| EXERCISE DESCRIPTION |
Copy word for word the part of the records that opens with the line containing "The value at 13 is 1.6. True or false?" and runs through the end of the records, leaving the pictures out.

★ ★ ★ ★

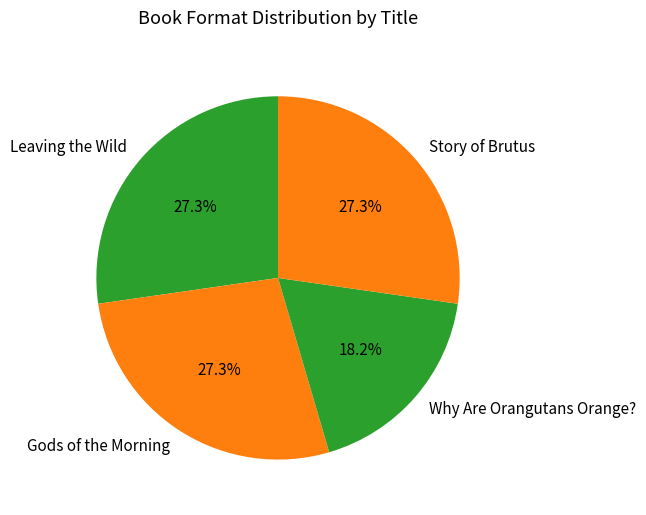

To the nearest percent, what is the combined percentage of Gods of the Morning and Why Are Orangutans Orange??

45%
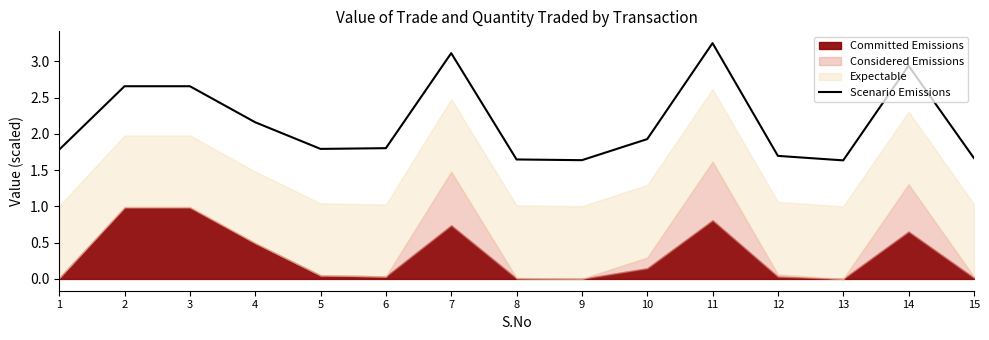

The value at 13 is 1.6. True or false?

True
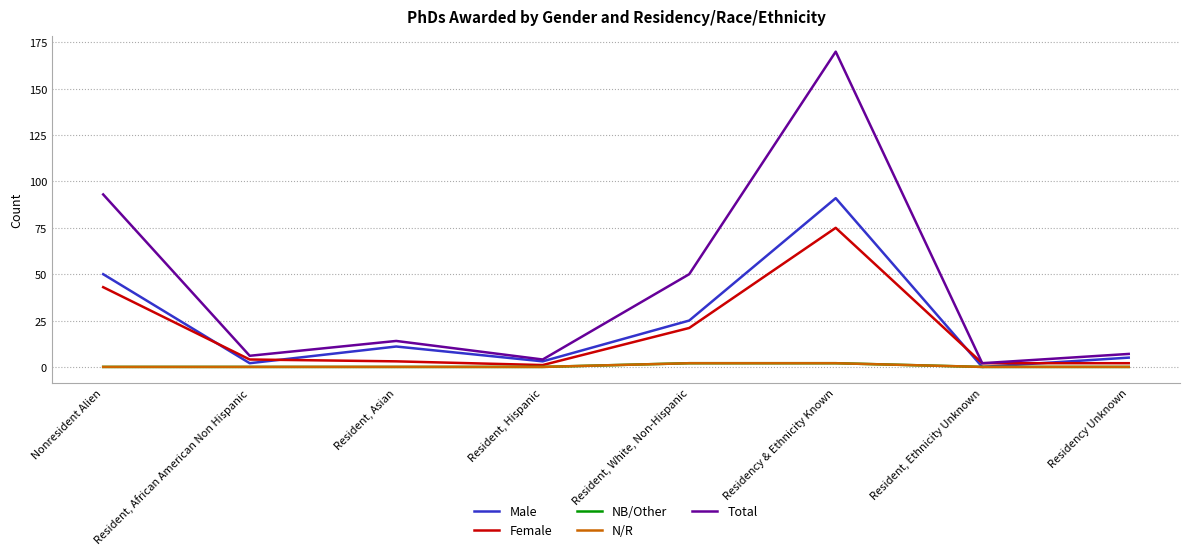

At how many categories does at least one series exceed 0?

8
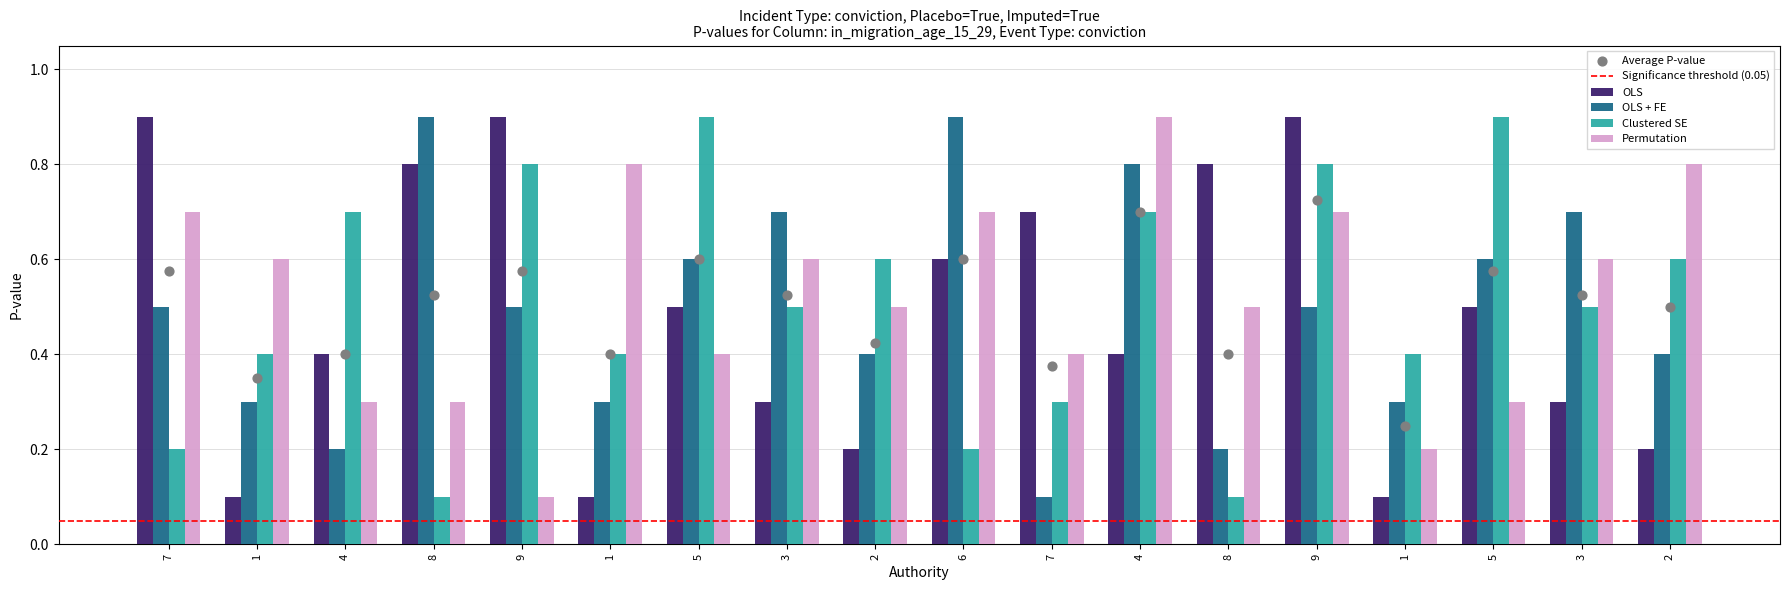

Which series reaches the maximum Y coordinate?

OLS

★ ★ ★ ★

| EXPECTED ANSWER |
The value at 13 is 1.6. True or false?

True

At how many categories does at least one series exceed 0?

8

Which series reaches the maximum Y coordinate?

OLS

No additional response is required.